Hormone Replacement Therapy: The Whole Story

Hormone Replacement Therapy: The Whole Story (<i>cont'd</i>)

These results suggest that women who already have heart disease "should not use estrogen replacement with an expectation of cardiovascular benefit," Herrington and colleagues wrote. Not everyone agrees with the team's conclusions.

The women in the study began hormone replacement an average of 23 years after their periods stopped. Estrogen "may not protect against secondary events when initiated so long after menopause," Elizabeth G. Nabel, M.D., of the National Heart, Lung, and Blood Institute in Bethesda, Md., wrote in an editorial accompanying Herrington's report.

Also, estrogen may "alter the biology of the vessel wall" in ways that lower the risk of having a heart attack but don't show up on an angiogram, she wrote. However, in another large study of women with heart disease, the participants assigned to take estrogen were more likely than placebo recipients to have a heart attack soon after beginning the study, researchers reported in the March 3, 1999, Journal of the American Medical Association. And, the estrogen didn't help with their atherosclerosis.
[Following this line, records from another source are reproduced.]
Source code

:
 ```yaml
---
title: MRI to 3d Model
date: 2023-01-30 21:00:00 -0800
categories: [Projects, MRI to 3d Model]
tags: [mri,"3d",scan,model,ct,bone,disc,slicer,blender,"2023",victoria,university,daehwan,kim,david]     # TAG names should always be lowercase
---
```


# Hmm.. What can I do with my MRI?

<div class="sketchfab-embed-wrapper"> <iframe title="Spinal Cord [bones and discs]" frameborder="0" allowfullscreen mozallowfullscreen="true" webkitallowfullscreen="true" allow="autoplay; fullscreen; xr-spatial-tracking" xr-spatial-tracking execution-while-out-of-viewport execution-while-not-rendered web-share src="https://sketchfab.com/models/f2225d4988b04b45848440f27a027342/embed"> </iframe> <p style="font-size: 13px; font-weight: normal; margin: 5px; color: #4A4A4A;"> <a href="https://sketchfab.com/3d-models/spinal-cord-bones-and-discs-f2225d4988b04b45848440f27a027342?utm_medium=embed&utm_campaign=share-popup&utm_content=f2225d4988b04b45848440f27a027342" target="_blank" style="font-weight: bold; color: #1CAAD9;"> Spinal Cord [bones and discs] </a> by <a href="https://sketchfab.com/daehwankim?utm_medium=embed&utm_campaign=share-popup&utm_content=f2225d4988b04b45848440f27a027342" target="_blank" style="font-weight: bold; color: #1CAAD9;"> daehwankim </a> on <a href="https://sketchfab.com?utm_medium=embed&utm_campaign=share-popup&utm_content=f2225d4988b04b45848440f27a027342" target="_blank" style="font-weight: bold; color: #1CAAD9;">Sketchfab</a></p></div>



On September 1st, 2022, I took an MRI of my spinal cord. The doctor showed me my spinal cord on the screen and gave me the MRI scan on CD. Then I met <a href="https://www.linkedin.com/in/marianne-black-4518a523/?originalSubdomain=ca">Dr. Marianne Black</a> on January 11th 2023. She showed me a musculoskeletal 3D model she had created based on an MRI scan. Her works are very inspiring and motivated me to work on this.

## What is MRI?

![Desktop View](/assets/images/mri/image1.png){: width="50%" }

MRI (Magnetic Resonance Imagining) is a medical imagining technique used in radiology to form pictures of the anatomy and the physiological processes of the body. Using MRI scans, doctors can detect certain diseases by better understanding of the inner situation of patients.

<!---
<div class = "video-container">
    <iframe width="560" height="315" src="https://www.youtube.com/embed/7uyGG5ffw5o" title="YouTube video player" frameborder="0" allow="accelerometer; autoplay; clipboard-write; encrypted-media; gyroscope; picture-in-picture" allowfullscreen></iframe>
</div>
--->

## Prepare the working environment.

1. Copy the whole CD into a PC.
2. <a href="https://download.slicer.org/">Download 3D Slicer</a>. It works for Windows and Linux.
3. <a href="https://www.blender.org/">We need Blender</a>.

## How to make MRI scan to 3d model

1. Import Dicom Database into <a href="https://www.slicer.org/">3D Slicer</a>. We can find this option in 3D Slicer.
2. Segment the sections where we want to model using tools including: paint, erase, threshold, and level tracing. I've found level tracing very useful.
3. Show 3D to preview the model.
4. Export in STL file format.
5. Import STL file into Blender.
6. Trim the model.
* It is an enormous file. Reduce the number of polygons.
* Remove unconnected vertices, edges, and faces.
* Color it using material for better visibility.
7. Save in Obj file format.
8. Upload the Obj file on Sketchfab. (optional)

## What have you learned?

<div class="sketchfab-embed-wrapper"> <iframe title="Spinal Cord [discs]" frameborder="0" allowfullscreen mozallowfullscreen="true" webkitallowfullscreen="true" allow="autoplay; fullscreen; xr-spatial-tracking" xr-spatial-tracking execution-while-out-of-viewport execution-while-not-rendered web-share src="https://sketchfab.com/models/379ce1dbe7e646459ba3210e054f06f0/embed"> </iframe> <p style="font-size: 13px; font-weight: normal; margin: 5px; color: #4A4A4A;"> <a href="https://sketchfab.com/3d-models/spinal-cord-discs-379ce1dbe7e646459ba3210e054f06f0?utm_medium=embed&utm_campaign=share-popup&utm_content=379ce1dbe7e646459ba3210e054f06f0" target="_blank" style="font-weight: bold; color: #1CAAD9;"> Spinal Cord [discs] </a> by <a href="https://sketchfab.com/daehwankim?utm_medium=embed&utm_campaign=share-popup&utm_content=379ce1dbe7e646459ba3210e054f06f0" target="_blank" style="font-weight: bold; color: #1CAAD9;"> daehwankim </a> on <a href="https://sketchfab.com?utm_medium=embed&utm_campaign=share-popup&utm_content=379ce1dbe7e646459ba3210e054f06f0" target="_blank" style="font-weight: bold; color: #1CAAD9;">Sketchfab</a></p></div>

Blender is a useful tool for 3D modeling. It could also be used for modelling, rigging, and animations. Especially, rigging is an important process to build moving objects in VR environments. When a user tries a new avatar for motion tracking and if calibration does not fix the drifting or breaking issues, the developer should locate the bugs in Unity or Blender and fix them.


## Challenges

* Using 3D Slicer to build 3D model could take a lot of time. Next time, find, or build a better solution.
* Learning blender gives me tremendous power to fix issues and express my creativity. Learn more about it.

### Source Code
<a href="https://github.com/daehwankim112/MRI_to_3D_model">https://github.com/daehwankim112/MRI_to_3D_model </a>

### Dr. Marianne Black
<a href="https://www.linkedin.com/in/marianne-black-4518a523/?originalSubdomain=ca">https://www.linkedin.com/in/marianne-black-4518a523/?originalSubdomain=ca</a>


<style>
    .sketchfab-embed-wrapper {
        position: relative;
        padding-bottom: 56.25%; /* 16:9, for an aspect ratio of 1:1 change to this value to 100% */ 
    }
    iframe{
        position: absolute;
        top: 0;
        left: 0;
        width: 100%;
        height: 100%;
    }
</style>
Even in the Women's Health Initiative, a large, ongoing trial of women free of heart disease, the participants assigned to estrogen were having slightly more heart attacks, strokes and blood clots during the first two years of the study than were placebo recipients.

Herrington and other doctors still think estrogen may help healthy women's hearts stay healthy. "There's reason to be hopeful that that may be true," said Herrington.

Reason for Optimism?

Estrogen looks like a likely crusader for the heart because taking it improves cholesterol scores. It also improves the relationship between "good" HDL cholesterol and "bad" LDL cholesterol, lowers blood pressure, increases the body's sensitivity to insulin, boosts the functioning of cells that line arteries, and increases blood flow to the heart, studies show.
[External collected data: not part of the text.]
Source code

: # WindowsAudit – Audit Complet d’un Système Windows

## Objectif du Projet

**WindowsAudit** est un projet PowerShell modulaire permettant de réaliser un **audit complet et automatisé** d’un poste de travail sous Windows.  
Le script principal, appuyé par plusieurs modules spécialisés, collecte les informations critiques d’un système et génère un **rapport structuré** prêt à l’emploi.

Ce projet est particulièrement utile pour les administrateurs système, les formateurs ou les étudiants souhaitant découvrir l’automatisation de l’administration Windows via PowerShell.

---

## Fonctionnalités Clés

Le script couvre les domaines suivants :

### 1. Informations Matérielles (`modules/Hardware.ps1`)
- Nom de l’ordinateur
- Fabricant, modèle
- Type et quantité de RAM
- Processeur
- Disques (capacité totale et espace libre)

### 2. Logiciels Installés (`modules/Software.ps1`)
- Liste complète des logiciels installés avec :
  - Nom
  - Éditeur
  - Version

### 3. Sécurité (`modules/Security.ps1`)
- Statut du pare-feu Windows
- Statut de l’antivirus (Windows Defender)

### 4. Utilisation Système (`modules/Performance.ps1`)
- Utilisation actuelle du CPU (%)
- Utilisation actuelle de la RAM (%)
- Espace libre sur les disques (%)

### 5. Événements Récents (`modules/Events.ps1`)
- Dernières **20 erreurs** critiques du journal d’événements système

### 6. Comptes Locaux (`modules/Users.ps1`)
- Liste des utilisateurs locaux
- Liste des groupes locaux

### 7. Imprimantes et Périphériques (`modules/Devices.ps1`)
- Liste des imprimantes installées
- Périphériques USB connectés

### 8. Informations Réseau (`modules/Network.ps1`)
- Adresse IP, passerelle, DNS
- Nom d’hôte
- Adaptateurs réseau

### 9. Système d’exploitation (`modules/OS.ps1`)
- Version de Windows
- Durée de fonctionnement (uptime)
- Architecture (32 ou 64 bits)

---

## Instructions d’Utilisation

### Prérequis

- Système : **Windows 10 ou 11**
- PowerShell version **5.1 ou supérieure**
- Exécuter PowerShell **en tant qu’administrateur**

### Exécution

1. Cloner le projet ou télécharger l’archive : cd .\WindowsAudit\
Also, it appears to be estrogen that protects premenopausal women from heart attacks at the time men, who produce only a small amount of estrogen, begin to have their hearts fail. As women reach menopause, around age 51, however, their estrogen levels crash and their rate of heart attacks soar — matching men's by the time women are 65.

Another big reason doctors have viewed estrogen as the heart's superwoman: Healthy women, with no predisposing cardiovascular problems, who take estrogen are much less likely than nonusers to have heart attacks, about 30 observational studies have shown.